Treatment. Salicylate of soda and antipyrin still form the two most efficacious drugs, particularly the first, which may almost be regarded as a veritable specific in rheumatism. The doses vary with the size of the patients, from 2½ to 7 drams per day. These doses are continued for six to eight days consecutively. Some authors prefer salicylic acid, which, however, is more irritant, in doses of 15 to 75 grains. Tartar emetic, in doses of 2½ to 4 drams per day until purgation is established, is also said to have proved of great value in the hands of the older practitioners. Local treatment comprises stimulating frictions with camphorated alcohol, ammonia, and oil of turpentine. Such applications are usually of great service, particularly when associated with methodical massage of the affected parts. These modes of treatment should be supplemented with a proper dietary and the administration of tepid, diuretic fluids as required.

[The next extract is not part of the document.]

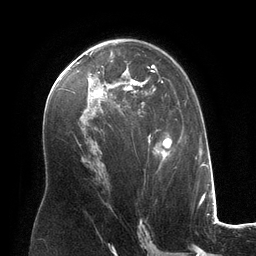
Breast MRI (dynamic contrast-enhanced), one axial slice; position 75 of 134 along the scan axis; cropped to one breast; dynamic contrast-enhanced series, time point 2 of 6 at this slice position (early post-contrast); 3 T; TE 2.8 ms, TR 6.9 ms; 1.2 mm slice thickness; 256 × 256 image matrix, field of view 190 × 190 mm. Female patient.
Outlined on this slice (semi-automatic segmentation, software-assisted and operator-edited):
- enhancing-tissue mask used for the functional tumour volume (all voxels passing the contrast-enhancement thresholds inside the analysis volume; usually the tumour): bounding box (x1, y1, x2, y2) in pixels: (91, 51, 167, 166)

INFECTIOUS FORMS OF RHEUMATISM OR PSEUDO-RHEUMATISM.

Under the head of infectious rheumatism or pseudo-rheumatism may be grouped joint diseases of a rheumatic type accompanying various general or local diseases in young animals and adults: diseases of the umbilicus, rachitis, peripneumonia, retention of the fœtus, dysentery, etc. These diseases are characterised by articular symptoms, which sometimes appear early, sometimes only when the disease itself is declining, and develop suddenly or gradually, the joint cavities themselves either being directly invaded by the agents of the primary disease or remaining exempt. These pseudo-rheumatic attacks are due to the localised action of microbic toxins on the articular synovial membranes. Sometimes the serous membranes of the large body cavities are also implicated.

This theory explains the development of acute arthritis without the presence of gonococci during the course of an attack of blenorrhagia in man, and may be applied in respect of certain forms of arthritis or synovitis without the presence of microbes in domestic animals.

INFECTIOUS RHEUMATISM IN YOUNG ANIMALS.

Causation. To explain the occurrence of infectious rheumatism in young animals a variety of causes has been invoked, such as bad feeding, the absence of that purgation which usually follows the action of the mother’s first milk (i.e., colostrum), and clears the bowel of meconium, the effect of heredity, of chills, of insufficient food, and of unduly abundant or very rich food, which has been said to produce indigestion and its various complications.

All these causes may play a certain part in favouring the development of infectious rheumatism, but none constitutes the direct cause.

Lecoq and Loiset in their investigations regarding this disease in colts mentioned the almost invariable existence of lesions in the umbilical region. Bollinger in 1869 recognised the possibility of infection by way of the umbilical vein. Röll and Guillebeau are of the same opinion, and Morot’s excellent study shows that here must be sought the most frequent point of origin of the articular symptoms. In animals born in dirty stables the umbilical cord becomes infected at the time of birth, or its cicatrix a few days later. The result is the development of rapidly fatal septicæmia, suppuration in the wound, omphalitis, omphalo-phlebitis, or umbilical arteritis; and to this infection are due the various complications, which may appear almost immediately, as in the case of septicæmia of calves, or may be deferred for a shorter or longer interval, for so long indeed that the umbilicus may appear to have healed externally (infectious pneumonia and endocarditis, infectious arthritis, etc.). The umbilical cord and the tissues surrounding the cicatrix form excellent culture grounds for those microorganisms which always exist in such abundance in litter and manure; and there is, therefore, no difficulty in understanding why in dirty stables infection so readily occurs. The infective agents may be of very varying kinds, a fact which explains the difference in the symptoms which follow umbilical infection; although ovoid bacteria, streptococcus pyogenes, and the bacilli of necrosis seem most common.

Omphalitis and omphalo-phlebitis are not the only diseases capable of producing infectious rheumatism in young animals. Certain infections resembling dysentery and diarrhœic enteritis are also its frequent forerunners. In young animals even rachitis, which is accompanied by various digestive disorders, may serve as the point of origin for infectious rheumatism and all its complications.

In older animals—i.e., in animals from five to six months, or even twelve to fifteen months—infectious rheumatism may occur without a clearly defined cause. It then develops with the symptoms and lesions of that condition known as “osteomyelitis of adolescence” in human pathology. These forms of osteomyelitis are due to infection with streptococci and staphylococci. In veterinary medicine the pathogeny has not yet been accurately ascertained.